■ **What is needed**
Show each line of the data below that contains the string "chart", treating uppercase and lowercase letters as different.
(Beginning of Source material)
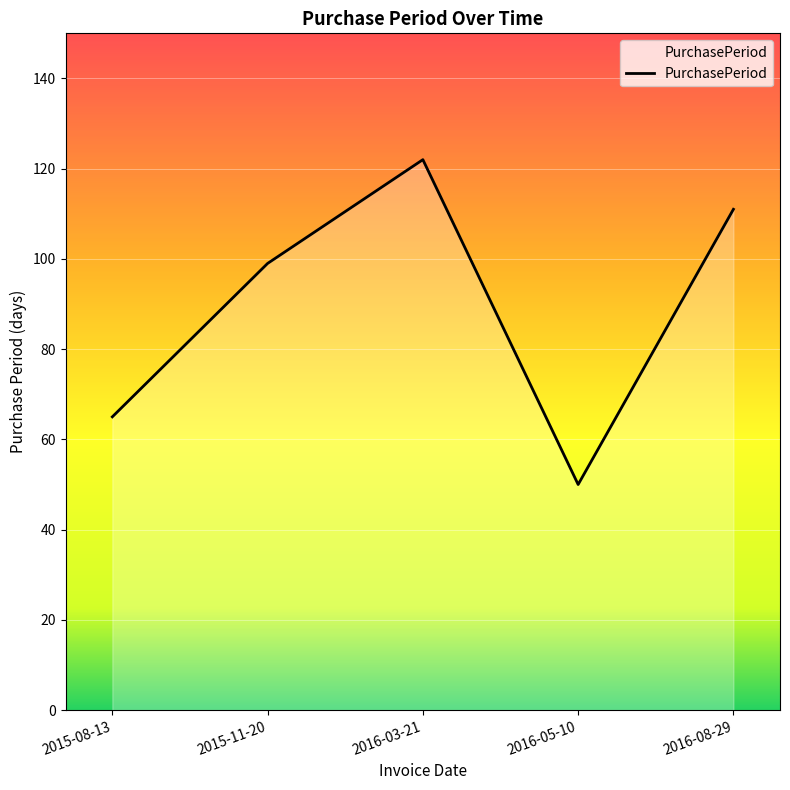

What is the average value?

89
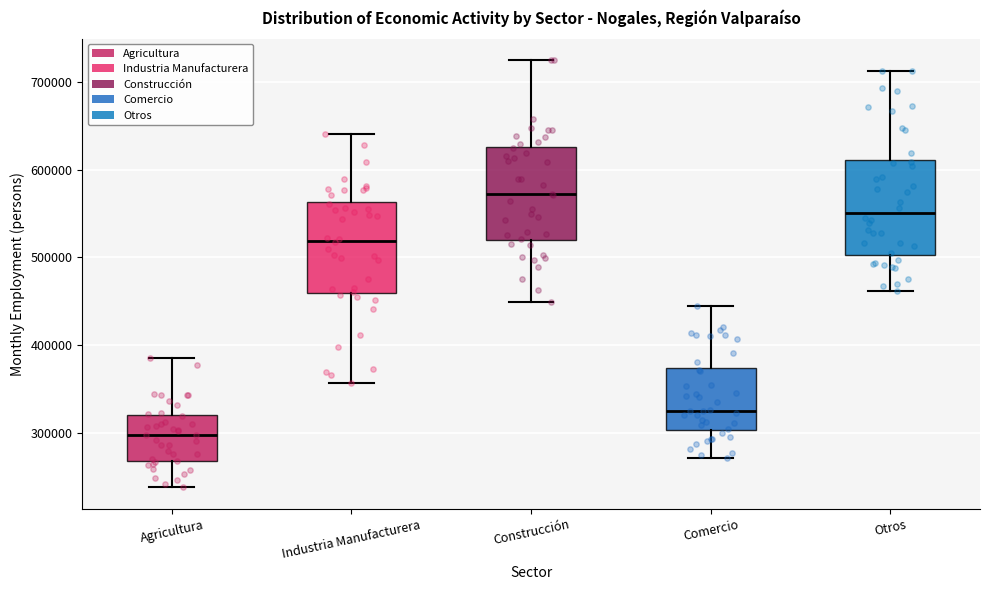

Where does the median line of the box for Construcción sit on the y-axis? The values are not printed on the chart, so give them approximately, as read against the axis.

570000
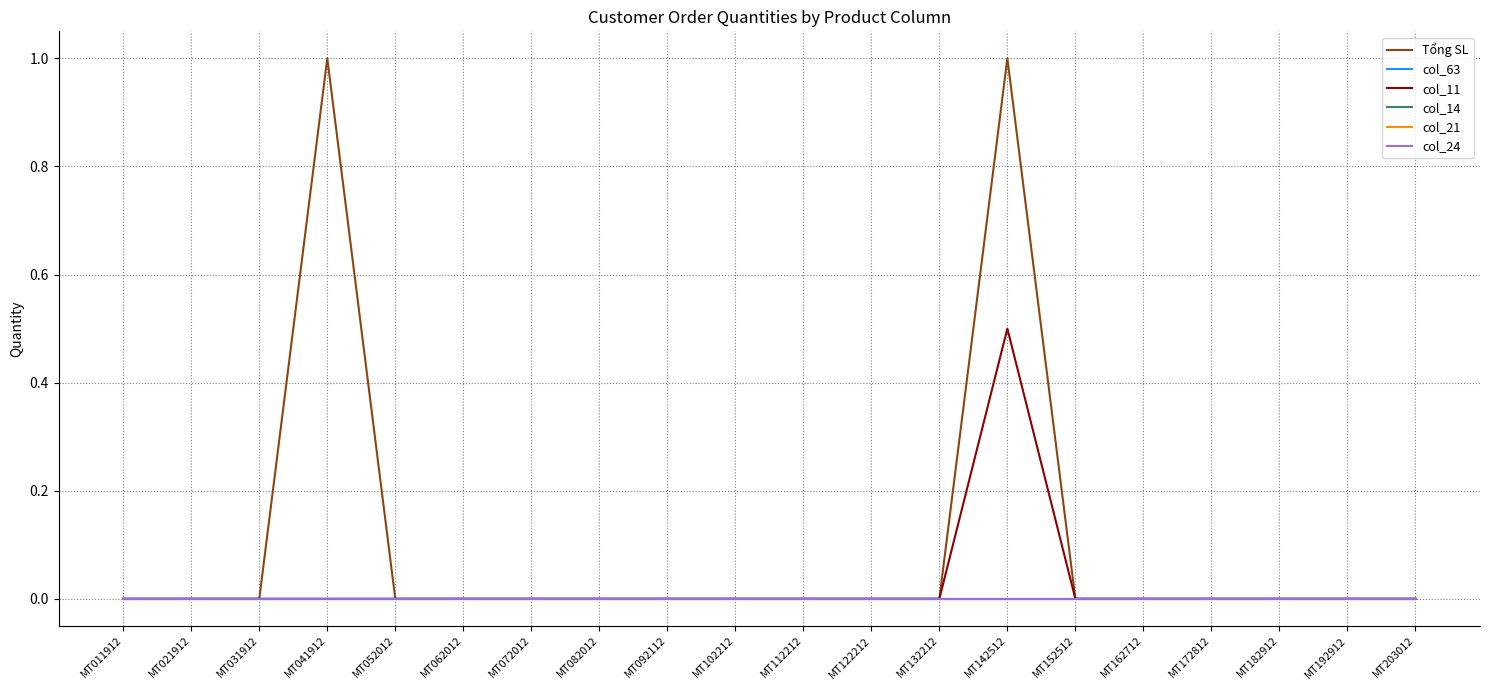

Does the chart display data point markers on the line(s)?

No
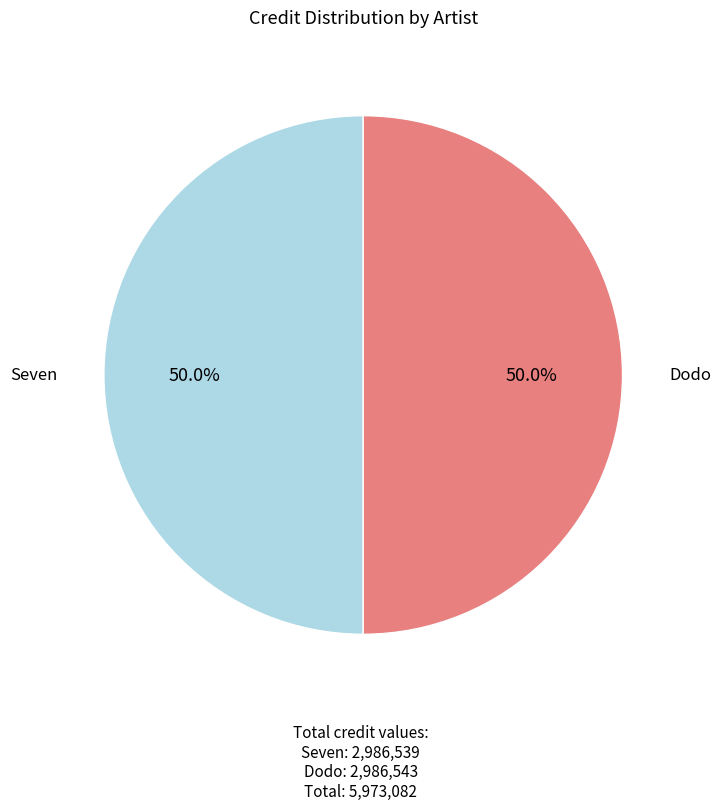

How much of the chart is everything except Seven?

50.0%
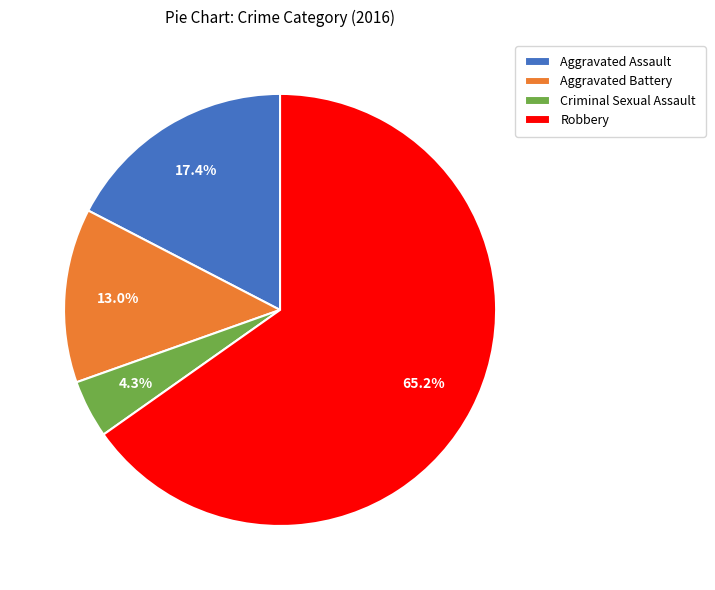

The Aggravated Assault slice represents 31% of the pie. True or false?

False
(End of Source material)
■ **Written answer**
Where does the median line of the box for Construcción sit on the y-axis? The values are not printed on the chart, so give them approximately, as read against the axis.
Does the chart display data point markers on the line(s)?
How much of the chart is everything except Seven?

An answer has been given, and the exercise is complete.